Pre-draft measurables
| Height | Weight | Arm length | Hand span | 40-yard dash | Vertical jump | Broad jump | Bench press |
| 6 ft 4+1⁄2 in (1.94 m) | 255 lb (116 kg) | 33 in (0.84 m) | 10 in (0.25 m) | 4.69 s | 35.5 in (0.90 m) | 9 ft 11 in (3.02 m) | 31 reps |
All values from NFL Combine

===New Orleans Saints===
Gustin was signed by the New Orleans Saints as an undrafted free agent following the 2019 NFL draft. He was waived on August 31, 2019.

===Cleveland Browns===
On November 4, 2019, Gustin was signed to the practice squad of the Cleveland Browns. He was promoted to the active roster on November 22, 2019.

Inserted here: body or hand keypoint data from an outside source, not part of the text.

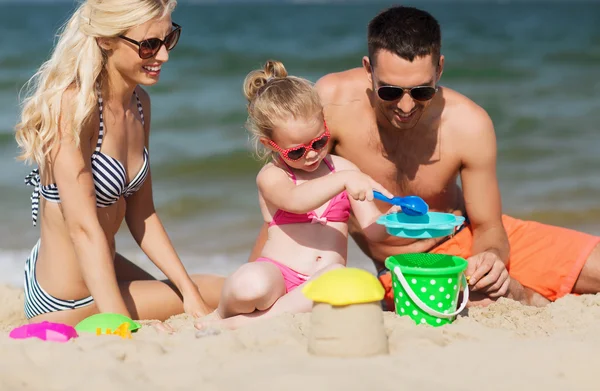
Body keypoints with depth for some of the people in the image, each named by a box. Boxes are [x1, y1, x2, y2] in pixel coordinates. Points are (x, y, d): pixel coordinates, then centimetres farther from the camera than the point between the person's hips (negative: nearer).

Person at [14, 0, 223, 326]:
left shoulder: (139, 103, 2)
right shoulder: (72, 103, -24)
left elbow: (140, 214, 8)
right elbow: (83, 227, -29)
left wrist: (189, 291, 2)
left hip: (106, 272, 9)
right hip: (65, 304, -9)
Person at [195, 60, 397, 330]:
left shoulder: (342, 169, 14)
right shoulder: (271, 176, 1)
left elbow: (372, 229, 10)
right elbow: (296, 200, -25)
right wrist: (343, 180, -36)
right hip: (278, 275, -3)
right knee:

Gustin was placed on the reserve/COVID-19 list by the team on November 26, 2020, and activated on December 8. In the Wild Card round of the playoffs against the Pittsburgh Steelers, Gustin intercepted a pass thrown by Ben Roethlisberger during the 48–37 win.

Gustin was given an exclusive-rights free agent tender by the Browns on March 5, 2021. He signed the one-year contract on April 15. Gustin was waived by the Browns on August 31, 2021. Gustin was re-signed to the Browns' practice squad on September 1, 2021. The Browns elevated Gustin to their active roster on November 20, 2021, and again on December 18. He was signed to the Browns' active roster on December 21, 2021.

===Miami Dolphins===
The Miami Dolphins signed Gustin on June 8, 2022. He was waived by the Dolphins on August 30, 2022, and re-signed to the practice squad.